We could have moved forward with the radiation treatment and chemo, home care, visiting nurse and/or nursing home care. That would have all been a waste of time and money. So we didn't waste all of those resources. Those treatments probably would have been administered in Florida since we had no idea how dire his situation was, though his intestinal situation may have ended up killing him rather than the cancer.
Elliott, you ask if the money spent was worth it. I won't speak to the money shelled out by insurance because everyone's opinion on that could be different, but I can tell you without an ounce of doubt that the money WE spent on the flight was well worth it. And there's no telling how much money would have been saved by insurance if he stayed in Florida.
And another note, we were looking to have him transferred to the Medical Center in Orlando. The doctors told us that the community hospital was part of a hospital network and the Orlando hospital was the nexus of that network. They told us that weren't likely to get a different diagnosis or different treatment plan there.
It came down to this. We had no confidence in the care provided by the hospital in Florida. My father's doctor was affiliated with BIDMC, we have a history with BIDMC and a great deal of confidence in BIDMC. My father was 69 years old and otherwise was in good health, not 89 and frail. They couldn't tell us what was truly wrong and we came home to get the right answers.
Sorry for the long post.

Anonymous said...

I am a nurse at the BIDMC, and I was very involved with this patient at the beginning of his stay. Let me begin by offering my condolences to his family.
I was moved by the love and dedication that this family had to each other. I would like to respond to Elliott's comment. It is unfair to say that there is any expense (personal or third party) that should have been spared. Hopefully, you never have to have any experience like this with a loved one. But if you were to, I can almost guarantee that being at a place that was providing you with absolutely no answers and being as sick as this man was at such a young age is extremely frustrating. I am willing to bet that you would also want your loved one at a place that you knew could provide these much needed answers, and expense should not be an issue.
As for the insurance issue, this is a problem throughout the country. I can assure you that if the insurance companies saved billions by not treating cases like this aggressively, they would not be voluntarily opening their wallets to help all the underpriveledged people obtain health insurance. It would simply mean a bigger paycheck for more of corporate America.

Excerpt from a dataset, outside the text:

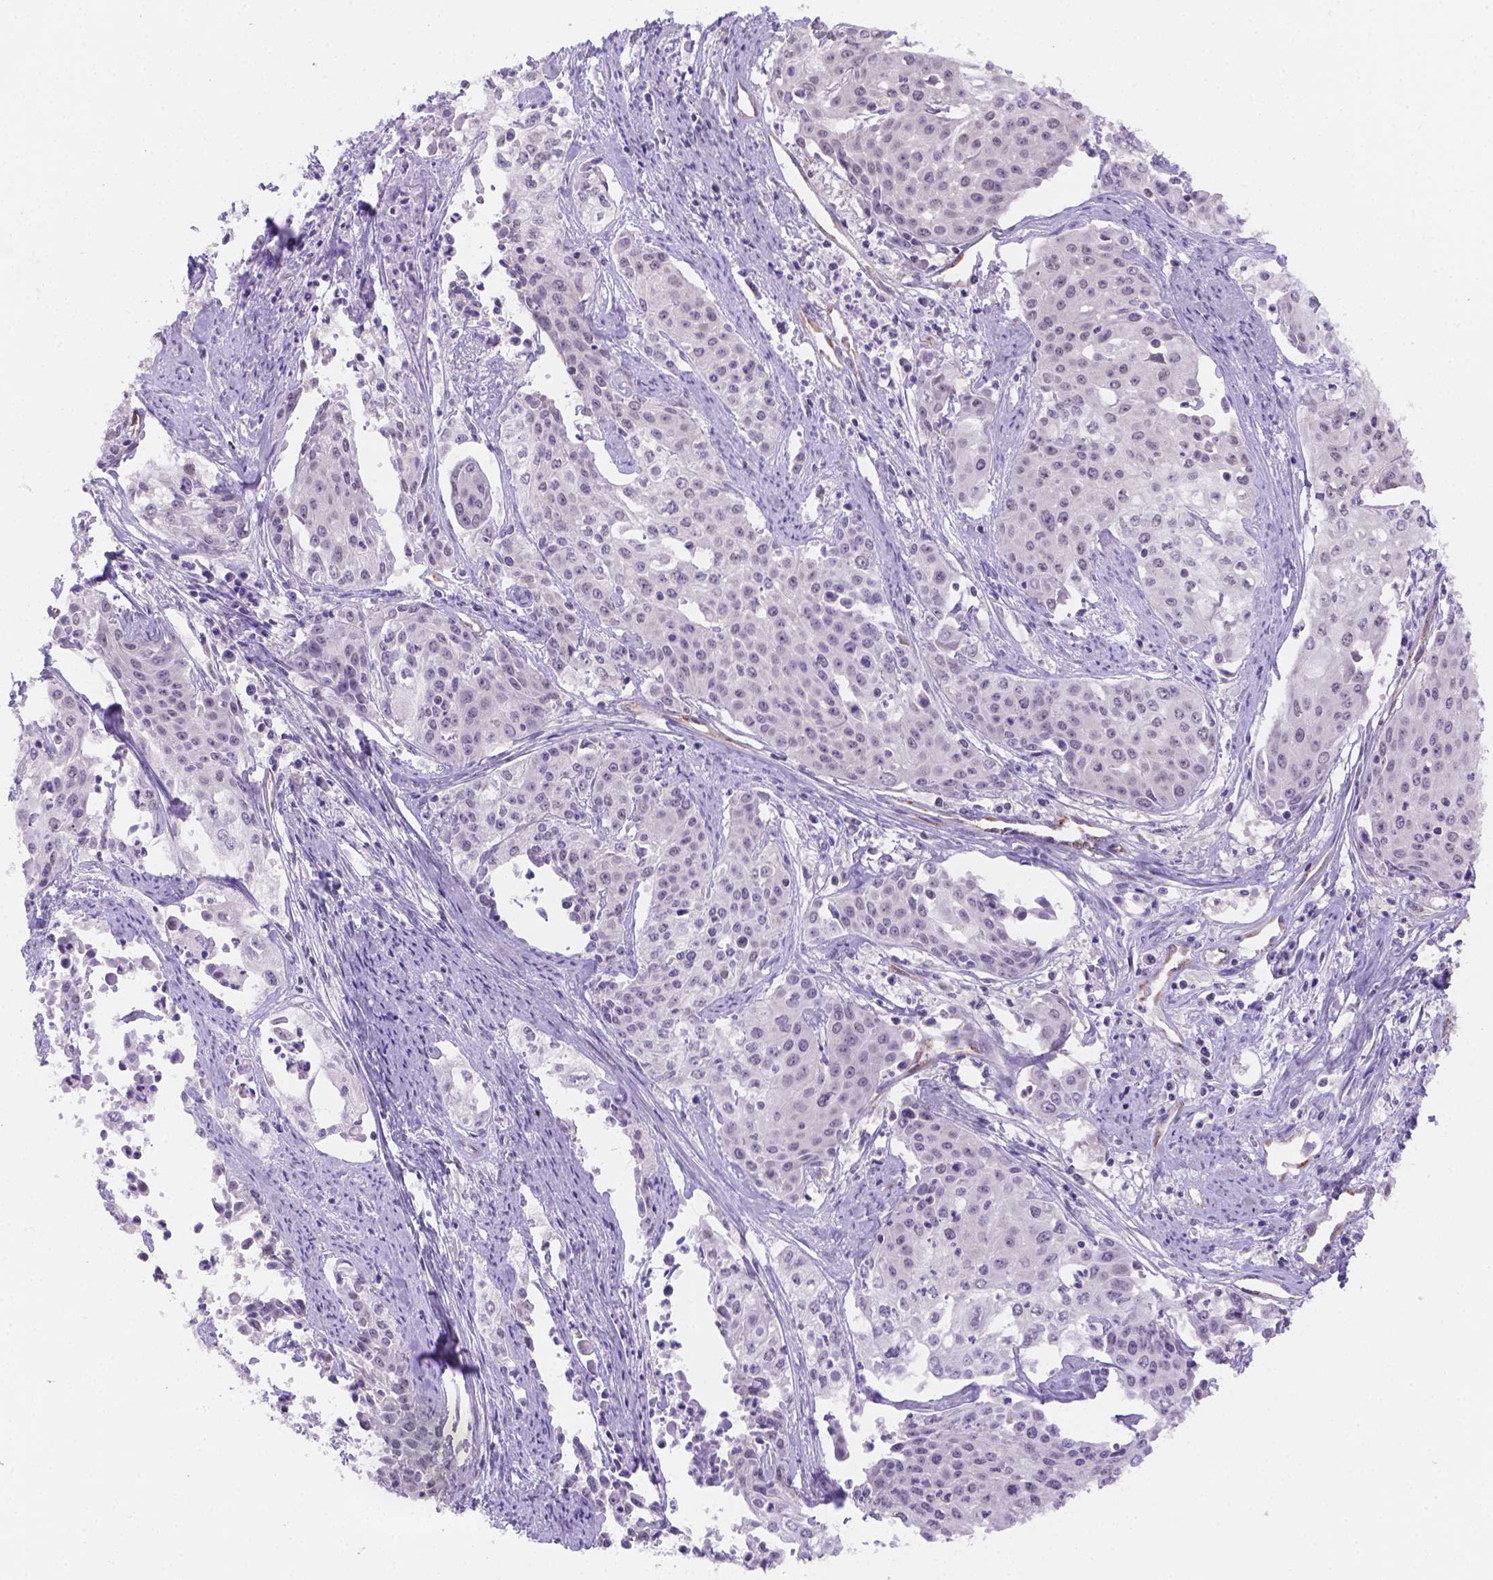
{"staining": {"intensity": "negative", "quantity": "none", "location": "none"}, "tissue": "cervical cancer", "cell_type": "Tumor cells", "image_type": "cancer", "snomed": [{"axis": "morphology", "description": "Squamous cell carcinoma, NOS"}, {"axis": "topography", "description": "Cervix"}], "caption": "The immunohistochemistry (IHC) histopathology image has no significant positivity in tumor cells of cervical squamous cell carcinoma tissue.", "gene": "NXPE2", "patient": {"sex": "female", "age": 39}}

I commend the courage, faith and dedication of this family to be able to do the right thing for thier loved one. I beleive that if more people held high family (values that I observed of this family first hand), and less value on money, this world might be a better place!

Elliott said...

I apologize for any insensitivity shown in my post. The family is to be lauded for the courageous way they dealt with this situation. BIDMC should similarly be recognized for the compassionate care they provided. I do disagree strongly with the comments suggesting that economics should not play a part in healthcare; it most certainly does and that fact should be acknowledged openly and addressed.

The tension between the private decisions and outcomes of patients and the goals and results of a better public health policy is clear. Without knowing the full story, it was inappropriate to use this particular post as a forum to engage in that debate.

Anonymous said...


Thank you for your very gracious note. No apologies necessary: Blog postings are short by natue and necessarily leave out key details, and so you were not at all out of line to reach the conlcusions you did.